» **Passage for review**:

====================

I used to rock Boo, he just grew out of it.

Just today my Mum told me that Boo is going to bed too early at 7-7.30pm, if I kept him up later then he wouldn't be waking at 5am every morning were her thoughts. I told her I can't keep him up any later because he becomes a horrible little whinging boy who wants to hit and bite because he is so tired. I would rather deal with a happy boy rising at 5am than a grumpy evening boy.

What ever works. I just make sure to listen when he gives me his tired signs whether it works with my schedule or not, too bad.

BigP's Heather said...

My sleep theory - do whatever gets you and the child the most sleep. The End.

(I feel it is obvious but should probably state that this DOES exclude drugging the child.)

Rachel said...

I do like your comments. Of course, most definitely biased because, well ... I nursed my baby to sleep until she was 18 months old. Naptime, bedtime, I nursed her. And as a result she didn't nap at daycare where they unceremoniously dumped her in a crib and shut the door, but that was fine too. And at almost 2 she now sleeps alone in her crib, through the night. Sure, we could have got to this point earlier with a lot of work, but what we did worked for us. And I honestly plan on repeating the same thing this time around if it works for the baby.

====================

» **Saved data entries**:
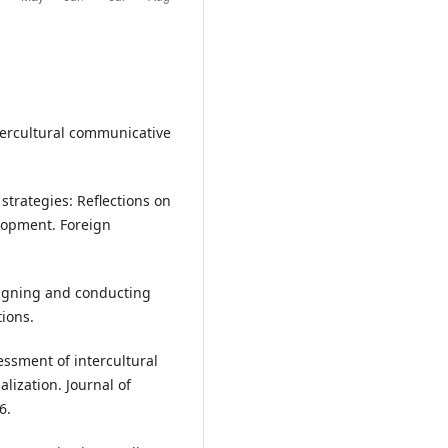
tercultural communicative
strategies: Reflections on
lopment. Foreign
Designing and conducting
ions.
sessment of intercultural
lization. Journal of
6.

====================

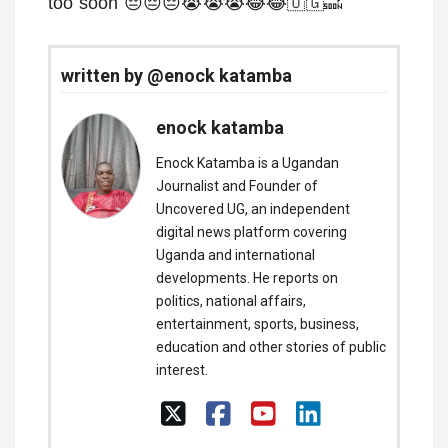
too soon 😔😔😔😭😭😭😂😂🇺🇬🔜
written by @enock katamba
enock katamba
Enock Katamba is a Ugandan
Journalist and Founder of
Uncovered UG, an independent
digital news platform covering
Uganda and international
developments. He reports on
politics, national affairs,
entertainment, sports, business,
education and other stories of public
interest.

====================

» **Task requirements**:
Write out the part of the sleep comments starting with "BigP's Heather said..." and going on through "drugging the child.)". These items are separate material, apart from the sleep comments.

» **Answer space**:
BigP's Heather said...

My sleep theory - do whatever gets you and the child the most sleep. The End.

(I feel it is obvious but should probably state that this DOES exclude drugging the child.)